Clenndennynn was not about submit to a marathon Dexter Mitchell harangue. “Have you seen her television show?” he said.
“What? No,” Dexter lied.
“Maybe you should. Everyone else in America seems to. She’s very popular, I gather. A tall, cool drink of tequila. Yes. From Texas, too. Her grandfather was a sheriff.”
“I don’t care if she’s descended from Sam Houston. This is unacceptable. It’s an insult. A travesty. This is-”
“Unacceptable?” said Clenndennynn in his woodiest voice. “Unacceptable? To whom?”
“To the United States Senate!”
“Well, before you go speaking for the entire United States Senate, you might spend five minutes thinking about how the country is going to react. We happen to think it will go for her in rather a big way. Look up her ratings if you don’t believe me. So, there we are. Courtesy call concluded. Good day, Senator.

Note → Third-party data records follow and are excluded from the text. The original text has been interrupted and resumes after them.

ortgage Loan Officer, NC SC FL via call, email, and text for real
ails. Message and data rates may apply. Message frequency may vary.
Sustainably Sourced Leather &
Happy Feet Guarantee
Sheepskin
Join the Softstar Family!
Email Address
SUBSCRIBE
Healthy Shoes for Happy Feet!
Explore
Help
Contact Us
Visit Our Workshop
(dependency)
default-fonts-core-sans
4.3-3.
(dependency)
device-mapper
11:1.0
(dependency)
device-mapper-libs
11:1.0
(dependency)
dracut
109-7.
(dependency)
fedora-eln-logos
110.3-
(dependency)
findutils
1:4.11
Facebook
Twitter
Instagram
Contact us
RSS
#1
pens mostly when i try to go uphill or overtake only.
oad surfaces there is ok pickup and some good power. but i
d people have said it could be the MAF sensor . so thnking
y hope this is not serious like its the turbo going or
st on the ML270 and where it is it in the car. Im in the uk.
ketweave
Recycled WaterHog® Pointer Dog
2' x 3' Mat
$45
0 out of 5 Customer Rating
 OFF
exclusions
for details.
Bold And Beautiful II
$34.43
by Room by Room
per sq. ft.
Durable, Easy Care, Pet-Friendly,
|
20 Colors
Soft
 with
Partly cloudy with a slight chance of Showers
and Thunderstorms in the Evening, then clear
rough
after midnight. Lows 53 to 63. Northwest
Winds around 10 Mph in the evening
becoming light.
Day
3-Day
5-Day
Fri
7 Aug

Always good talking with you.”
“Wait a minute. Wait a minute. I get it. This is some kind of vendetta?”
“Oh, please, Senator. Let me point out a very basic fact to you about the man you and your distinguished colleagues like to call Don Veto. Donald Vanderdamp isn’t Sicilian. He’s from Ohio. He’s a nice, really not terribly complicated man from-I can never pronounce it-Wapakoneta. Two boys grow up in Wapakoneta. One was good in math and became the first man to walk on the moon. [4] The other was president of the student council and became President of the United States. My idea of diversity. But if you prefer to think of it as a vendetta, why not? Adds a bit of garlic to the stew.”
“Well,” Dexter said, “you can tell Don Veto that he’s going to wake up with a horse head in his bed.”
“Threats, Senator? Well, if that’s how you want to play it, what about that pathetic call you made on him in the Oval Office, begging to be appointed to the Court. He hasn’t told anyone about that. Up to now.”
“For the record, I did not ‘beg.’ I gave him six perfectly compelling reasons why I would be a reasonable, logical choice for the Court.”
“He fell asleep after number three. Good-bye, Senator. See you on the field of honor.”